Recently, while attending a meeting, I was reminded of this experience from nearly two decades ago, particularly that vivid feeling of dismay as I pulled my jeans from the dryer and felt that familiar lump in the back pocket. While discussing transition services, a woman who had previously been incarcerated mentioned that many people she knew had gone into prison while the city used tokens, and come out to MetroCards, which they had to newly learn how to use. Although that shift may seem small in the grand scheme of things, it struck me as an example of how completely time in jail or prison disrupts every single aspect of a person’s life. For a New Yorker, reminiscing about the old days of tokens and paper student transit passes is the same sort of nostalgia-inducing experience as reminiscing about when we had to go to the library to get books for school projects before the internet, plan get-togethers at least a day in advance before cell-phones, and, of course, walk twenty miles through the snow, uphill both ways, to even get to the local subway stop to take us to school. How strange it must be to go away from one world, only to reappear years later into an entirely different one without any sort of warning.
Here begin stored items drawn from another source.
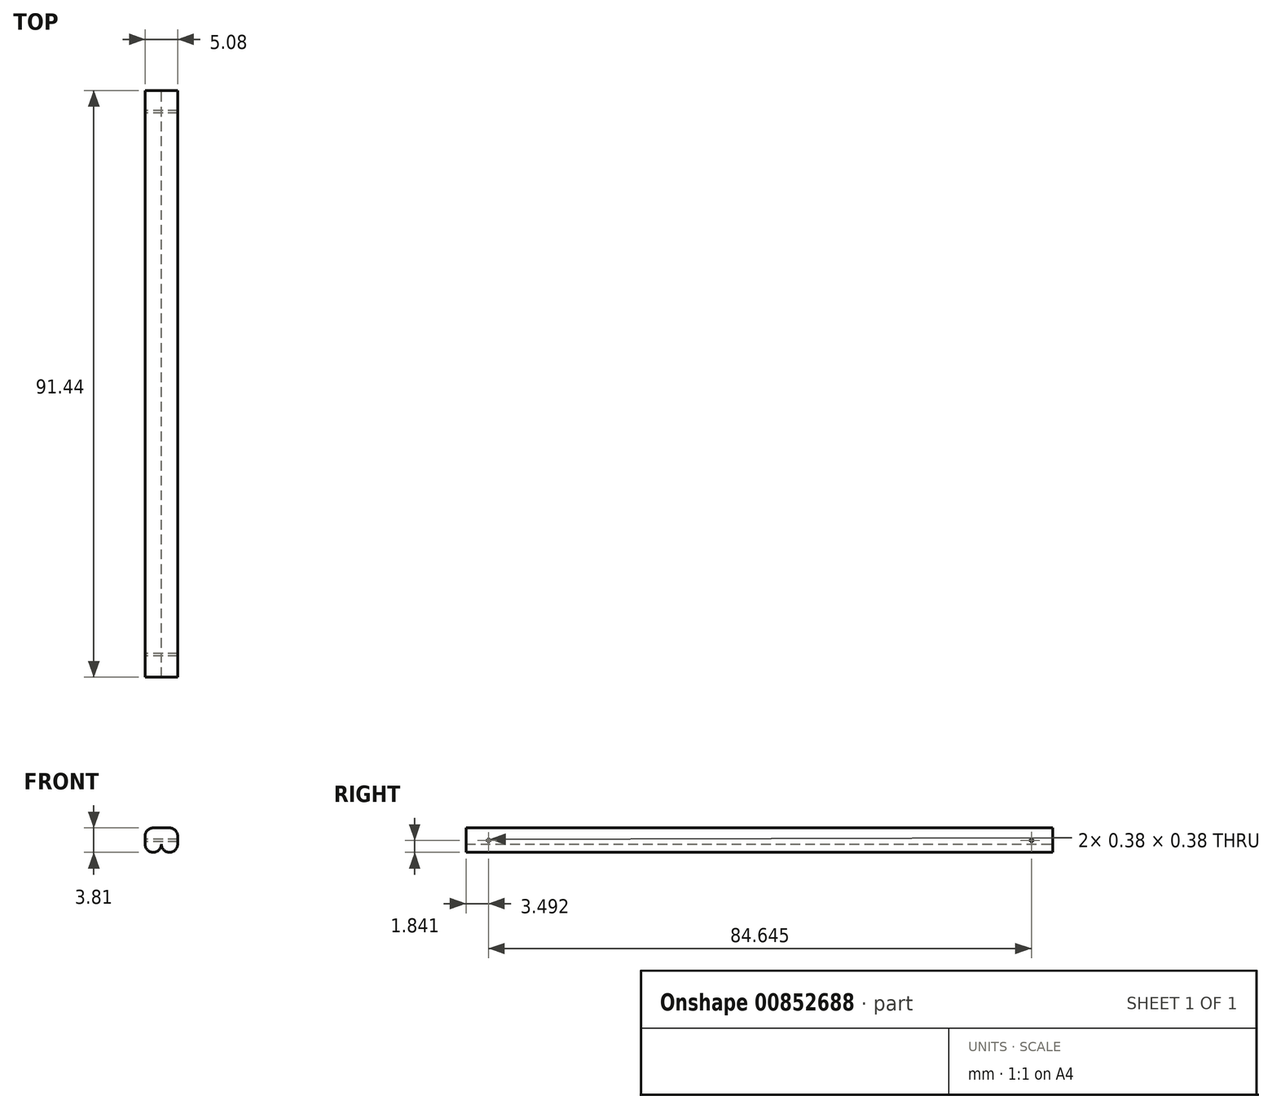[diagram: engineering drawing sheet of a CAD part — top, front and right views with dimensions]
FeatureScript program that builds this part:
annotation { "Feature Type Name" : "Feature", "Feature Type Description" : "" }
export const myFeature = defineFeature(function(context is Context, id is Id, definition is map)
    precondition{}
    {
        {
            var Q0;
            Q0=qCreatedBy(makeId("Front.planeOp"),FACE);
            var sketch = newSketch(context, id + "F0", { "sketchPlane" : qUnion([Q0])});
            skLineSegment(sketch, "E0.bottom", {"start": v(-2.54, 1.27) * mm, "end": v(2.54, 1.27) * mm});
            skLineSegment(sketch, "E0.left", {"start": v(-2.54, 1.27) * mm, "end": v(-2.54, -1.27) * mm});
            skLineSegment(sketch, "E0.right", {"start": v(2.54, 1.27) * mm, "end": v(2.54, -1.27) * mm});
            skPoint(sketch, "E0.middle", {"position": v(0, 0) * mm});
            skArc(sketch, "E1", {"start": v(-2.54, -1.27) * mm, "mid": v(-1.27, -2.54) * mm, "end": v(0, -1.27) * mm});
            skPoint(sketch, "E1.second.point", {"position": v(0, -1.27) * mm});
            skPoint(sketch, "E1.third.point", {"position": v(-1.27, 0) * mm});
            skArc(sketch, "E2.MirrorC", {"start": v(2.54, -1.27) * mm, "mid": v(1.27, -2.54) * mm, "end": v(0, -1.27) * mm});
            skPoint(sketch, "E3.trimOffspring.end.orphan", {"position": v(2.54, 0) * mm});
            skSolve(sketch);
        }
        {
            var Q0;
            Q0=makeQuery(id+"F0.imprint","IMPRINT",FACE,{"disambiguationData":[TD([[makeQuery(id+"F0.imprint","IMPRINT",EDGE,{"derivedFrom":sQuery(id+"F0.wireOp",EDGE,"E0.bottom")}),-1.0]])]});
            extrude(context, id + "F1", {"entities" : qUnion([Q0]), "depth" : 91.44 * mm, "offsetDistance" : 25.4 * mm});
        }
        {
            var Q0;
            Q0=makeQuery(id+"F1.opExtrude","SWEPT_EDGE",EDGE,{"disambiguationData":[OSD([sQuery(id+"F0.wireOp",EDGE,"E0.bottom"),sQuery(id+"F0.wireOp",EDGE,"E0.right")])]});
            var Q1;
            Q1=makeQuery(id+"F1.opExtrude","SWEPT_EDGE",EDGE,{"disambiguationData":[OSD([sQuery(id+"F0.wireOp",EDGE,"E0.bottom"),sQuery(id+"F0.wireOp",EDGE,"E0.left")])]});
            fillet(context, id + "F2", {"entities" : qUnion([Q0, Q1]), "radius" : 1.27 * mm, "tangentPropagation" : true, "allowEdgeOverflow" : false});
        }
        {
            var Q0;
            Q0=makeQuery(id+"F1.opExtrude","SWEPT_FACE",FACE,{"disambiguationData":[OSD([sQuery(id+"F0.wireOp",EDGE,"E0.left")])]});
            var sketch = newSketch(context, id + "F3", { "sketchPlane" : qUnion([Q0])});
            skLineSegment(sketch, "E4.bottom", {"start": v(3.11, -0.5) * mm, "end": v(3.5, -0.5) * mm});
            skLineSegment(sketch, "E4.top", {"start": v(3.11, -0.88) * mm, "end": v(3.5, -0.88) * mm});
            skLineSegment(sketch, "E4.left", {"start": v(3.11, -0.5) * mm, "end": v(3.11, -0.88) * mm});
            skLineSegment(sketch, "E4.right", {"start": v(3.5, -0.5) * mm, "end": v(3.5, -0.88) * mm});
            skPoint(sketch, "E4.middle", {"position": v(3.3, -0.7) * mm});
            skLineSegment(sketch, "E5.bottom", {"start": v(87.76, -0.5) * mm, "end": v(88.14, -0.5) * mm});
            skLineSegment(sketch, "E5.top", {"start": v(87.76, -0.89) * mm, "end": v(88.14, -0.89) * mm});
            skLineSegment(sketch, "E5.left", {"start": v(87.76, -0.5) * mm, "end": v(87.76, -0.89) * mm});
            skLineSegment(sketch, "E5.right", {"start": v(88.14, -0.5) * mm, "end": v(88.14, -0.89) * mm});
            skPoint(sketch, "E5.middle", {"position": v(87.95, -0.7) * mm});
            skSolve(sketch);
        }
        {
            var Q0;
            Q0=makeQuery(id+"F3.imprint","IMPRINT",FACE,{"disambiguationData":[TD([[makeQuery(id+"F3.imprint","IMPRINT",EDGE,{"derivedFrom":sQuery(id+"F3.wireOp",EDGE,"E4.bottom")}),-1.0]])]});
            extrude(context, id + "F4", {"entities" : qUnion([Q0]), "operationType" : NewBodyOperationType.REMOVE, "endBound" : BoundingType.THROUGH_ALL, "oppositeDirection" : true, "depth" : 25.4 * mm, "offsetDistance" : 25.4 * mm});
        }
        {
            var Q0;
            Q0=makeQuery(id+"F3.imprint","IMPRINT",FACE,{"disambiguationData":[TD([[makeQuery(id+"F3.imprint","IMPRINT",EDGE,{"derivedFrom":sQuery(id+"F3.wireOp",EDGE,"E5.bottom")}),-1.0]])]});
            extrude(context, id + "F5", {"entities" : qUnion([Q0]), "operationType" : NewBodyOperationType.REMOVE, "endBound" : BoundingType.THROUGH_ALL, "oppositeDirection" : true, "depth" : 25.4 * mm, "offsetDistance" : 25.4 * mm});
        }
    });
Back when I was a teacher, many of my students got arrested. One bright, kind, funny boy disappeared one winter, and arrived back in class months later, near the end of the year, just days before the science fair which I was organizing. Of course, he had no project; his partner had simply done it without him. I wondered how this child had benefited from missing an entire semester of school, from simply appearing at the end with an incomplete posterboard.
The term “reentry” implies that a person can somehow enter the same metaphorical room again, and go back to where they were before getting arrested. But the reality is that a person who has been incarcerated is newly entering a world that has moved on without him or her. That person is traveling into the future, to where the subway no longer takes tokens and the science fair is already happening.